The most sophisticated sports nations are all looking harder and harder. Transatlantic studies, for instance, have shown that the first-born is more likely to suffer from stress or pressure in high-level sport than latter-born siblings.
From Australia, a study of aggression in Australian Rules players reveals that the first-born and last-born are more likely to be aggressive than middle-order siblings. And in his recent book, The Talent Code: Greatness Isn’t Born, It’s Grown, Daniel Coyle traces the lineage of world and Olympic champion sprinters and finds an astonishing majority are low in the sibling order. In other words, they have spent their childhood trying to keep up.
Study after study corroborates the influence of home-town size. Analysis of the post-Björn Borg boom years in Swedish tennis showed that elite players mainly came from rural areas.
Dunman explains that this is not crazy statistics and a random message. “It is not the town size itself but the environment it creates,” she said. “In a smaller town you might have a better coaching situation, you might play more with adults or older children. It’s interesting that where the geography is different, the patterns are the same.”
Likewise, birth date is by no means a random message. A UK study of elite school-age athletes across a number of sports in 2006 showed that 50 per cent were born between September and December compared with 10 per cent for those born in the last quarter of the academic year.
The problem is not that August babies are ungifted. It is that the advantage of being born at the start of the academic year, which should gradually fade, is often perpetuated.
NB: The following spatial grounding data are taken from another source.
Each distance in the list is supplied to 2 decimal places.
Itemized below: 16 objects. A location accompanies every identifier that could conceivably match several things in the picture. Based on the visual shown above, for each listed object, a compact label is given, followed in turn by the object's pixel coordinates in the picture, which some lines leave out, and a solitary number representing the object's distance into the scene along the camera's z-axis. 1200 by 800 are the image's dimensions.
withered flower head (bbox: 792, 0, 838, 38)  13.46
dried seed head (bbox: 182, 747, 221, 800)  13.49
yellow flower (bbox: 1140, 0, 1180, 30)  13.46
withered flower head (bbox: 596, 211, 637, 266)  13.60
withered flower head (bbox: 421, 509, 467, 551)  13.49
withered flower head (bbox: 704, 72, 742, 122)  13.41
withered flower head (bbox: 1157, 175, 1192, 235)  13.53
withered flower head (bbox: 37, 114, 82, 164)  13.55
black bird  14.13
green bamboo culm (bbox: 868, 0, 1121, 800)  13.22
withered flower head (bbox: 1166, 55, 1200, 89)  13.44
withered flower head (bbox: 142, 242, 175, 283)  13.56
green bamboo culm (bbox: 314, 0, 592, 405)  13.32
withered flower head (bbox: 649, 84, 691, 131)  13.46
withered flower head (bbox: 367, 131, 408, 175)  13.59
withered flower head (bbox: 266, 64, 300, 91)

The oldest and strongest children are fast-tracked and made stronger, with the younger and weaker facing an uphill struggle to catch up.
The message of the 2006 survey was so strong that an impressive pressure group, comprising the likes of Steve Cram, Gavin Hastings and Guin Batten, was formed to campaign for change to be made to existing competitive structures.
Only a very tiny minority ever make it in elite sport, which is why Dunman found it so interesting that an extraordinary richness of talent came from the Wrexham area. Three girls on her elite schemes come from near the Welsh town, population about 42,000: Vicky Thornley and Lucy Ryvar, who are rowers, and Laura Deas, who is a skeleton slider.
Should we all move to Wrexham? Not if we study the elite profile shared by the Wrexham three. They all have siblings, two of the three have brothers, and two of the three used to ride horses competitively. Horses require time, commitment and a routine, ideal preparation for elite sport and a big tick from Dunman.
And closer study shows they do not come exactly from Wrexham, but from villages outside. Deas went to school in Llanfynydd, population 700; Thornley in Holt, population 1,800; and Ryvar in Rossett, population 3,400. What perfect locations, what an ideal environment, what talent.
• Sign up to Talent 2016 at uksport.gov.uk/talent
Success by numbers
55 Percentage of male finalists at the English Schools Athletics Championships in 2002 who were born between September and December. The percentage for those born between June and August was eight.
97 Percentage of girls who had siblings who were accepted on to a UK Sport Talent ID programme called Girls4Gold. Of those accepted, 74 per cent had at least one brother.
13 Percentage of NHL players who come from cities of populations more than 500,000. Overall percentage of Americans from cities over 500,000 is 52. Percentage of NBA players from big cities: 29. Percentage of MLB players from big cities: 15. Percentage of PGA golfers from big cities: 13.